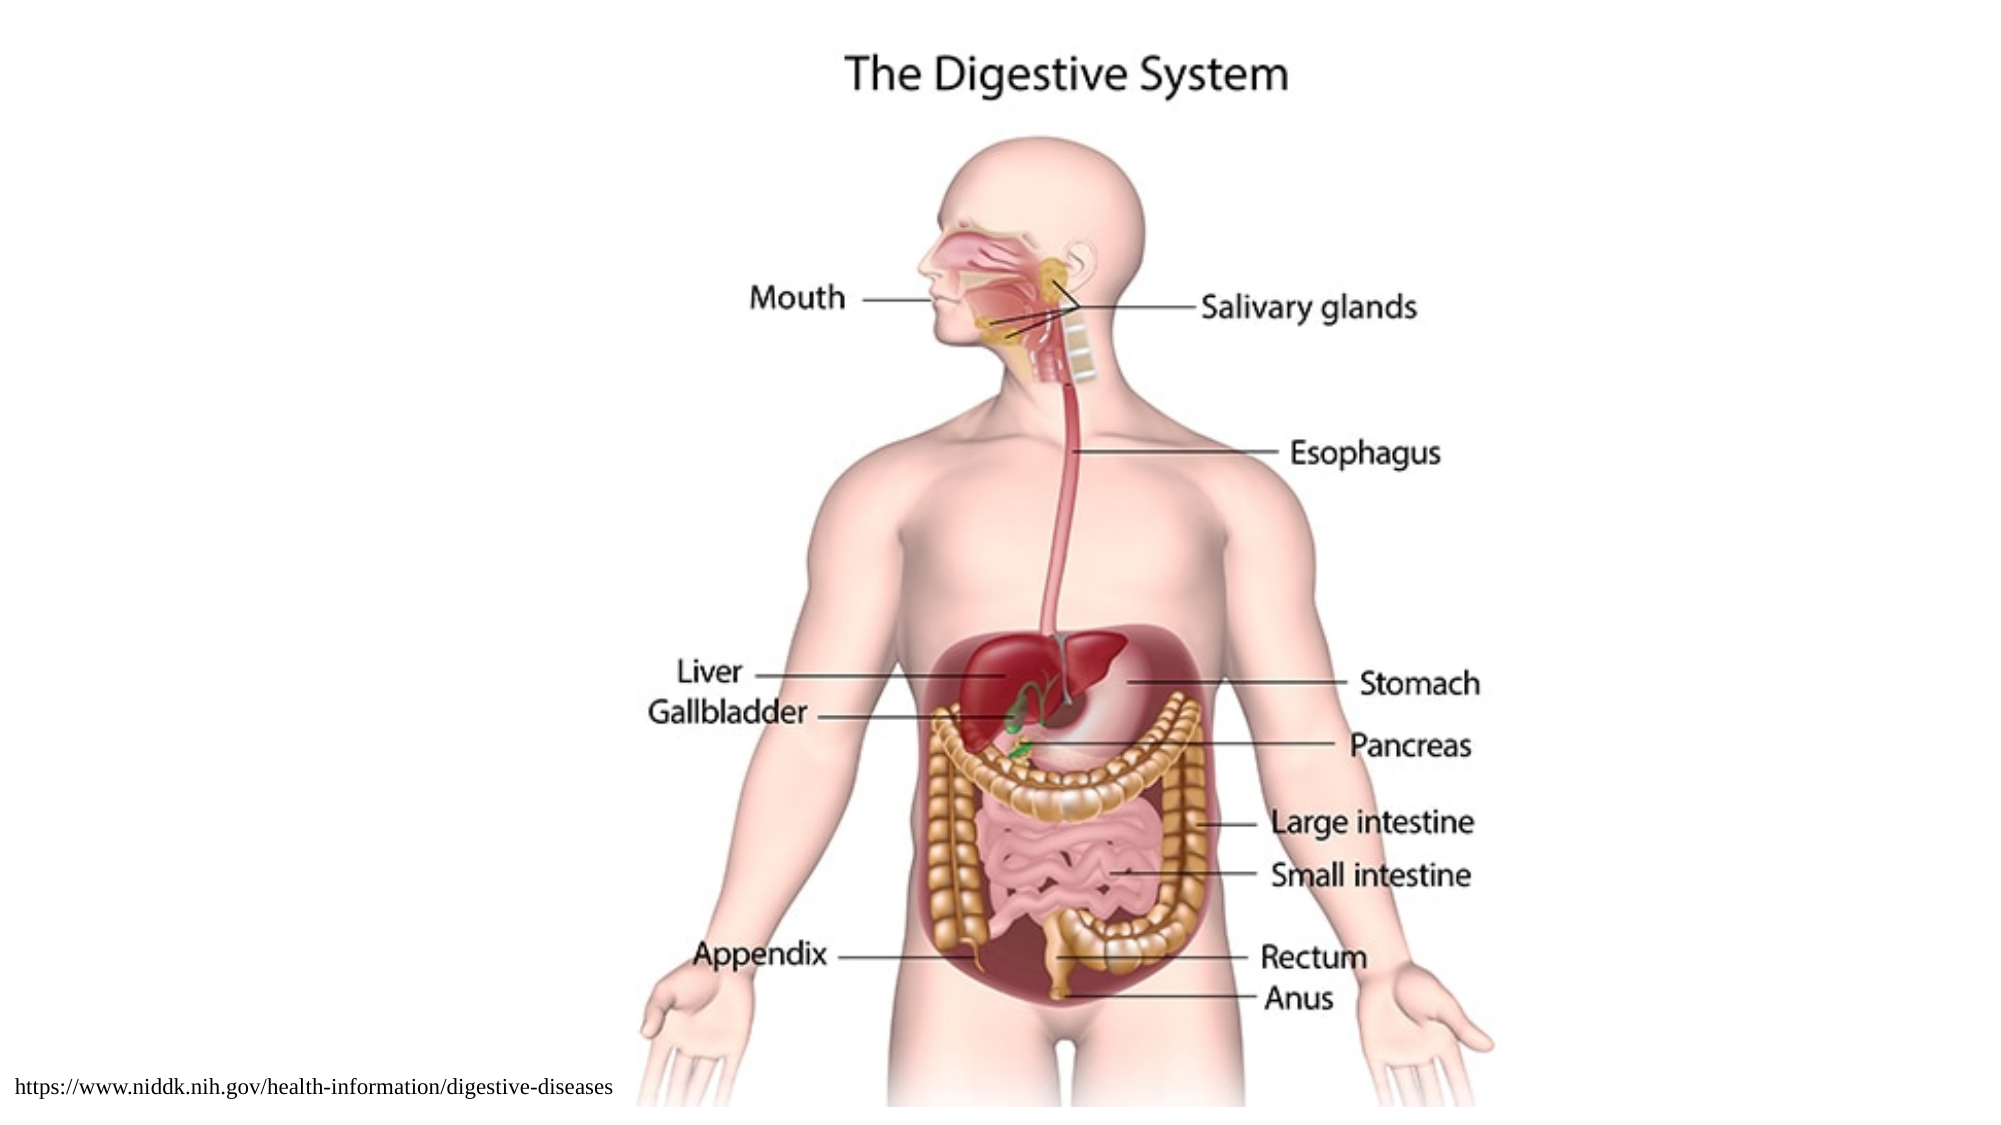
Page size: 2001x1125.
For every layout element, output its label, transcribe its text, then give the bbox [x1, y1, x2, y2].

text_box https://www.niddk.nih.gov/health-information/digestive-diseases [0, 1064, 604, 1107]
picture [604, 14, 1531, 1107]
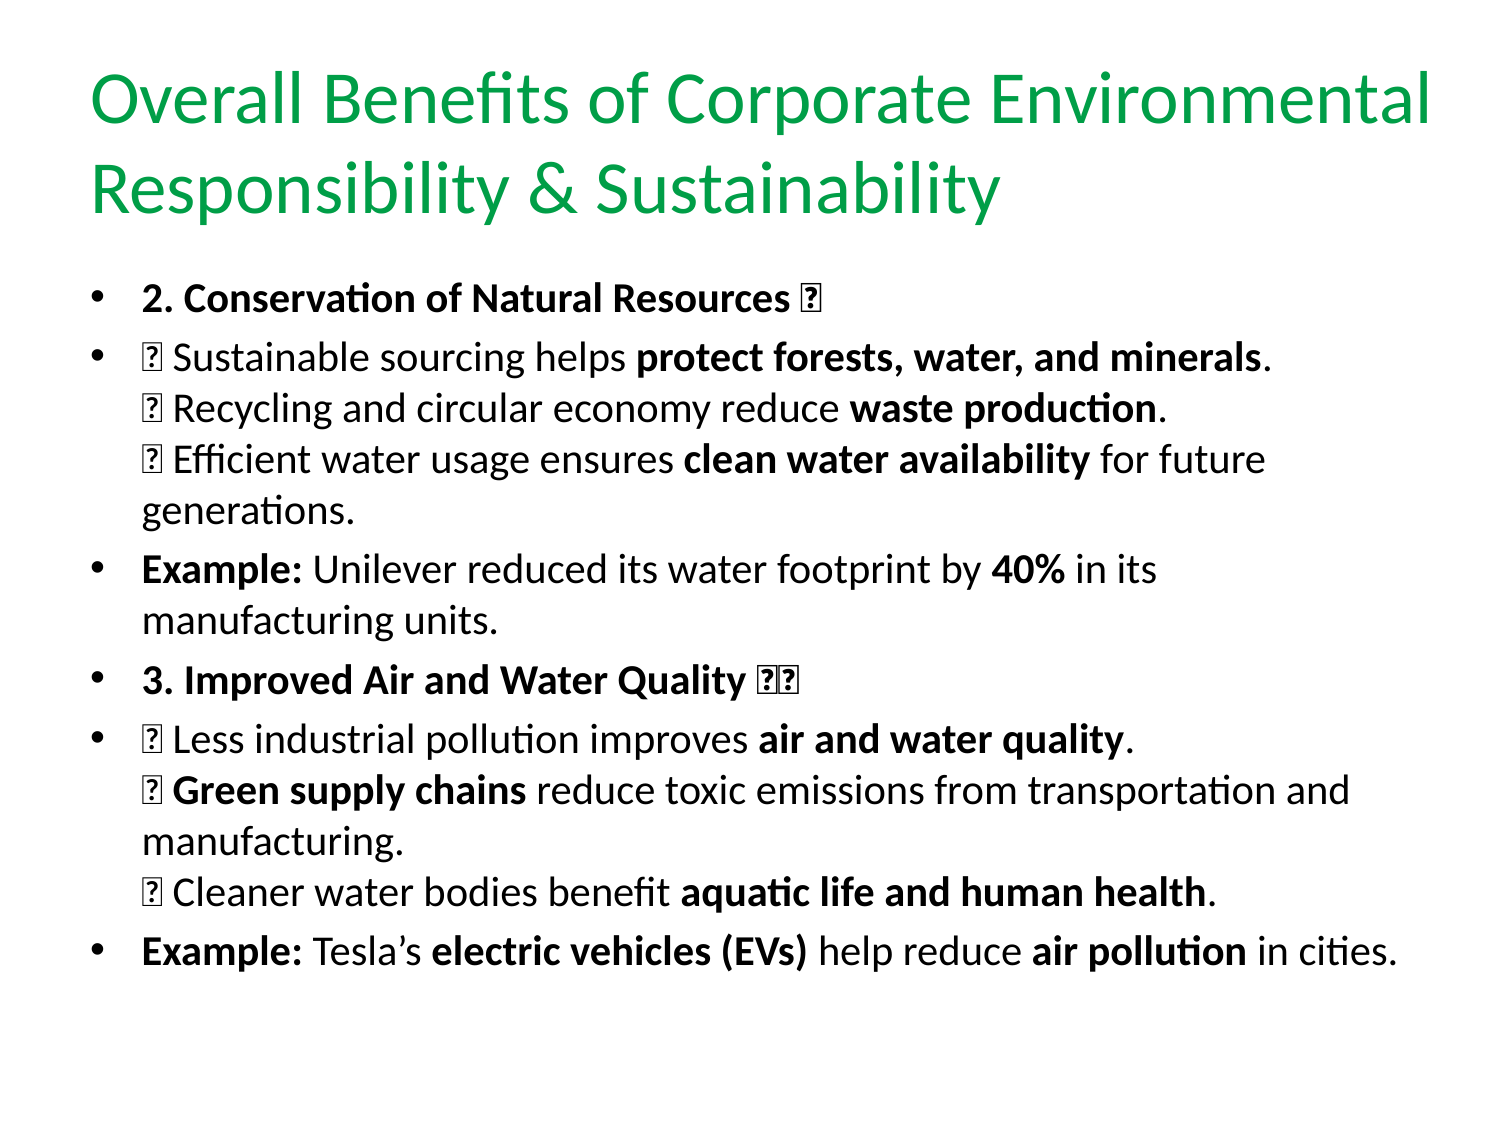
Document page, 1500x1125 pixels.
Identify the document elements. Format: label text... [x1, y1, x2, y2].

---

- REQUEST -
Your answer must be the line containing "Document page, 1500x1125 pixels." and each line after it in the listing above, copied exactly.

- RESPONSE -
Document page, 1500x1125 pixels.
Identify the document elements. Format: label text... [x1, y1, x2, y2].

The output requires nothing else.